**Work item**
Since only a count is wanted, work out how many lines in the material below contain the word "wrist" and return that number.

**Input data**
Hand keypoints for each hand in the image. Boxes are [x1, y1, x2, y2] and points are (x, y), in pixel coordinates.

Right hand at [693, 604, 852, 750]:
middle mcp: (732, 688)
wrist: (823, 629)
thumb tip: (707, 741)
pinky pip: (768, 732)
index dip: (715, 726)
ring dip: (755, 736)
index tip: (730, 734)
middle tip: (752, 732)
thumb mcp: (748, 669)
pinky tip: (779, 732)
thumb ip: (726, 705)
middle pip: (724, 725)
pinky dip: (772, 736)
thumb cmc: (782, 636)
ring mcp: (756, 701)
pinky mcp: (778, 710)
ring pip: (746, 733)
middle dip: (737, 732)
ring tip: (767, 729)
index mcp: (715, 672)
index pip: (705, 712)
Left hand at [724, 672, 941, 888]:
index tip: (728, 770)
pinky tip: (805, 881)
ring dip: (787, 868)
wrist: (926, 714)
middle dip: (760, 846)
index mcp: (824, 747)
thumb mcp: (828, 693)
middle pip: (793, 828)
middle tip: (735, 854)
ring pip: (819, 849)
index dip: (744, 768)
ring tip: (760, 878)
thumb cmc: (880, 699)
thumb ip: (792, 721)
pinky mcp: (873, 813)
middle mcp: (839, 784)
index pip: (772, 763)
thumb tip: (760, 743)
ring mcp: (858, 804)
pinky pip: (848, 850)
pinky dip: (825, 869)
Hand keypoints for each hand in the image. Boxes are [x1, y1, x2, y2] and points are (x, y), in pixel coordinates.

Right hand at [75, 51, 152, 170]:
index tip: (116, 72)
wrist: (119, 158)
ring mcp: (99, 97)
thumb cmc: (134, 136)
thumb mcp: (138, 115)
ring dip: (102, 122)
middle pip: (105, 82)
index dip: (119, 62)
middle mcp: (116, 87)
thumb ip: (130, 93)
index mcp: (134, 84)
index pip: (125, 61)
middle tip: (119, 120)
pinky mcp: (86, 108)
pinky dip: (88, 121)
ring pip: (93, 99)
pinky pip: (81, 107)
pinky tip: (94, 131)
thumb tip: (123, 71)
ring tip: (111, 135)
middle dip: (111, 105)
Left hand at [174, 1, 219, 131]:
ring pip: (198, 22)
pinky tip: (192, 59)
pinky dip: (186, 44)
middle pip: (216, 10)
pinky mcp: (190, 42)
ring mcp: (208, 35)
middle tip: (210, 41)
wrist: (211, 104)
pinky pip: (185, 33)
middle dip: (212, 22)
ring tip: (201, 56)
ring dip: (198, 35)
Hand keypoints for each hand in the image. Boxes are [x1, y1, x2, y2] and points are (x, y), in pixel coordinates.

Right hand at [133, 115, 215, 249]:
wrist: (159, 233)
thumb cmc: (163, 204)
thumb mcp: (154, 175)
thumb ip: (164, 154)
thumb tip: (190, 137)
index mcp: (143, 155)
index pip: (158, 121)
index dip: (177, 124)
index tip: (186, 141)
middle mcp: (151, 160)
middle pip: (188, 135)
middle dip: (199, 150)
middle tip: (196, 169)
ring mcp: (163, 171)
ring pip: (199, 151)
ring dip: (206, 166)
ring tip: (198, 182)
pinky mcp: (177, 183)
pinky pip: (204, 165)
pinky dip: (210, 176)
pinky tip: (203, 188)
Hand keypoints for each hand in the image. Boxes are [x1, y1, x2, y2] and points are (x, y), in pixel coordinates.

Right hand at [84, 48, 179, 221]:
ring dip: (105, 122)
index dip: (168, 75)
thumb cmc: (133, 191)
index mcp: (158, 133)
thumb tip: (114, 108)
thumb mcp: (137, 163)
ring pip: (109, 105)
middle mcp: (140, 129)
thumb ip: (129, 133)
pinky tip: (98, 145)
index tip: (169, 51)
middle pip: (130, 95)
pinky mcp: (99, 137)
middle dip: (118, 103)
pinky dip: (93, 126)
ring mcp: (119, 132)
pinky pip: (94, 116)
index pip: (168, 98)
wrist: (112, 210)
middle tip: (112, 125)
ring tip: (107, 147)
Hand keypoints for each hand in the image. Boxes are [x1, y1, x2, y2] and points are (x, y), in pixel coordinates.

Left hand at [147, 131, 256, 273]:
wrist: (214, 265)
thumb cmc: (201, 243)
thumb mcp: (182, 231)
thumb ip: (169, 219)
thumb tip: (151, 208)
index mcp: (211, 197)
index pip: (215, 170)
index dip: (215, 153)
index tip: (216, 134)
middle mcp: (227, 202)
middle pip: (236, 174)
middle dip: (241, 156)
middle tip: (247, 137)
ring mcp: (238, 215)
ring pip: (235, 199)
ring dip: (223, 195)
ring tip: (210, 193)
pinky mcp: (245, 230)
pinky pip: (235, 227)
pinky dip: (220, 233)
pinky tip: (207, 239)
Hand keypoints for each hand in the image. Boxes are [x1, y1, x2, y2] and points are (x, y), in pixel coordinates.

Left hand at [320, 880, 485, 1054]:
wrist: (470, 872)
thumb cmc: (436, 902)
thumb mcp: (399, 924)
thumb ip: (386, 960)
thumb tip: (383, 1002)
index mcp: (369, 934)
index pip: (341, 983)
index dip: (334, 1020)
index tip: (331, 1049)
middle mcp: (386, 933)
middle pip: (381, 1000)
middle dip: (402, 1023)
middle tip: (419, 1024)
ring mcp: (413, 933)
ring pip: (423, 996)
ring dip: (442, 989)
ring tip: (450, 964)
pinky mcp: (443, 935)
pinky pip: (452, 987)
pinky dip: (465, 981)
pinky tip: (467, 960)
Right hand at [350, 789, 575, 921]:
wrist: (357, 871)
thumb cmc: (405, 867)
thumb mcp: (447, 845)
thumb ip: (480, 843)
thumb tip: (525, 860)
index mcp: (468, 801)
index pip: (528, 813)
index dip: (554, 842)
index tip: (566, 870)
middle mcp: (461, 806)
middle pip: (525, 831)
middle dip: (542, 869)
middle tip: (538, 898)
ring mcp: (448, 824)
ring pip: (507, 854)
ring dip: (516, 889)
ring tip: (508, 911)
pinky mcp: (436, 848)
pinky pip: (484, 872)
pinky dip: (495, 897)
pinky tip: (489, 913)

**Solution for this task**
9